Yeni eğitim ve öğretim yılı başladı, geçtiğimiz hafta “ Sancılı eğitim” diye yazdık, bu sancı Böbrek sancısına hiç benzemiyor. Tabii bütçe sarsan alış verişler oldu,, eşler sürekli Para, Para diye tutturuyor. İhtiyaçlar bitmiyor, Taşıma sistemi para, Anaokulu yine para,, giysiler, kitap ve kırtasiyeler , kısacası bir çocuğun maliyeti kişi başı bin TL ,, yazdan birikim yapmak gerek, Asgari ücret ile çalışan birilerinin bütçesini veya durumunu düşünmek bile istemiyorum. Allah yardımcıları olsun.

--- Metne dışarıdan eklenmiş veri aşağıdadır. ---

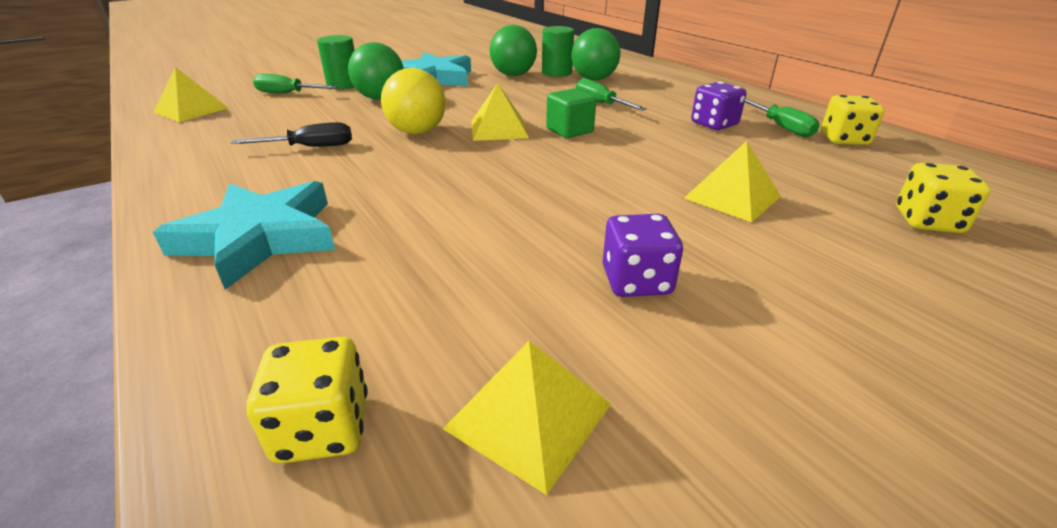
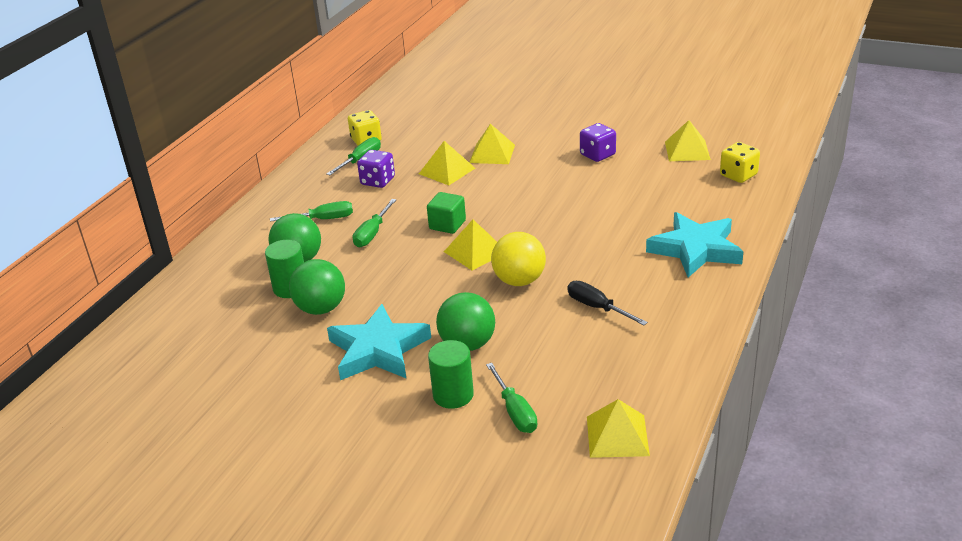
camera: 120 degrees left, 0 degrees up
yellow dice [896,163,991,233] -> none
none -> green screwdriver [270,201,353,222]
none -> yellow pyramid [419,141,475,185]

2 gün önce beni bir aile aradı,, çocuklarına çanta ve kırtasiye alamadığını TOBB tarafından illere gönderilen çantalardan kendisine alıp alamayacağımı sordu.
Borsa Başkanı Mehmet Erdoğan’ı aradım,, ailenin durumunu anlattım ve kendilerinden 5-6 kişiye verilmek üzere bu çantalardan istedim. Sağ olsun yardımcı olacağını söyledi.
Bu arayan bir aile, gururu, onuru olan, kendi halinde olan Aileler ne yapacak?
Geçtiğimiz hafta Çay Okulu ile ilgili bir yazı yazdım ve bu yazıda arkadaşlarından ayrılmak istemeyen 6 yaşında bir çocuğun hikâyesine değindim. Okullar başladı ve siyasileri aramama rağmen Milli Eğitim müdürü gecikmeli de olsa okul müdürünü aramış ve halletmesini istemiş,, ama ne yazık ki 3 birden büyük değil,, Milli eğitim müdürünün talimat vermesine rağmen okul müdürü olan 3 aile yanına gitmesine rağmen yüzüne hiç bakmadan adeta kovar gibi olmuş.
Şimdi sormak lazım,, bu tip okul müdürlerinin okul idare etmesi mümkün mü ?
Bu tip idarecilerin idarecilik yapması doğru mu?
Emekliliği gelmiş, ufku kapalı, gelecekten beklentisi olmayan velilerin yüzüne bile bakmadan bilgisayar da bir şeyler yapar gibi görünen idarecilerin iş başında durması doğru mu?
Birde Denizciler okuluna bakalım,, müdürü kim bilmiyorum, okulda görev yapan bir öğretmen ve veli bana anlattı,, öğretmen “ Tayın oldum okula gittim, yaz tatili idi ve müdür odasına girdim, 3-4 çocuk biri ile oturuyor, okul müdürü olduğunu önce anlamadım, çocukları da ya yeğeni ya da yakını diye düşündüm, çünkü yaz tatili idi ve müdür odasında biri oturuyordu. Çocuklar sohbet sonrası kalktı gitti ve bende okula öğretmen olarak atandığımı söyledim. Dosyamı aldı ve ilgi gösterdi. Sonra dan o çocukların okul bahçesinde oynayan çocuklar olduğunu müdür babalarının yanına sohbet etmek için gittiklerini öğrendim” dedi.
Şimdi kararı siz verin, hangisi idareci olur ?
Ahmet Hamdi Yılmaz ile hiçbir sorunum olmadı,, ben önceki hafta sadece kendi görüşümü yazdım,, hatta benim ilçemde yıllarca hizmet etti,eğitim camiası büyük bir camia, Ahmet Hamdi kimsenin kalbini kırmak istemez, tüm camiayı tanır ve hata eden olsa bile ses çıkarmaz,, tabii hatalar üst üste gelirse ses çıkması gerek. Çay okul müdürü okula giden velilere adeta Boğaz Mahallesine okul yapılmaması için baskı yapmalarını istemekte. Bende bu okulun velisi olduğum için bunları duymazlıktan gelemezdim.
Kolay değil 62 bin öğrenciyi idare etmek, eğitim camiasını idare etmek hiçte kolay olmasa gerek, Performans önemli, sorunlara aniden uzanmak, çözmek için çaba sarf etmek önemli, Milli eğitim , Bir Turizm müdürlüğü, tarım müdürlüğü veya küçük birimlerin oluştuğu birim değil, zorlukları ve zorluk dereceleri çok olan bir birim,, üstesinden gelmek kolay değil, o nedenle bu zorlukları aşabilecek insanlar içimizde var,, var olduğu kadar doğru teşhis önemli. Keşke ,,,, Keşkeler ile yola çıkmazsak, keşke insanları mutlu etmek için elimizden gelen gayretleri göstersek. Keşke ağlayan yavrularımızı ağlatmazsak.
Keşkeler o kadar çok ki,, Keşke yerine … Çok güzel… Diye bilsek.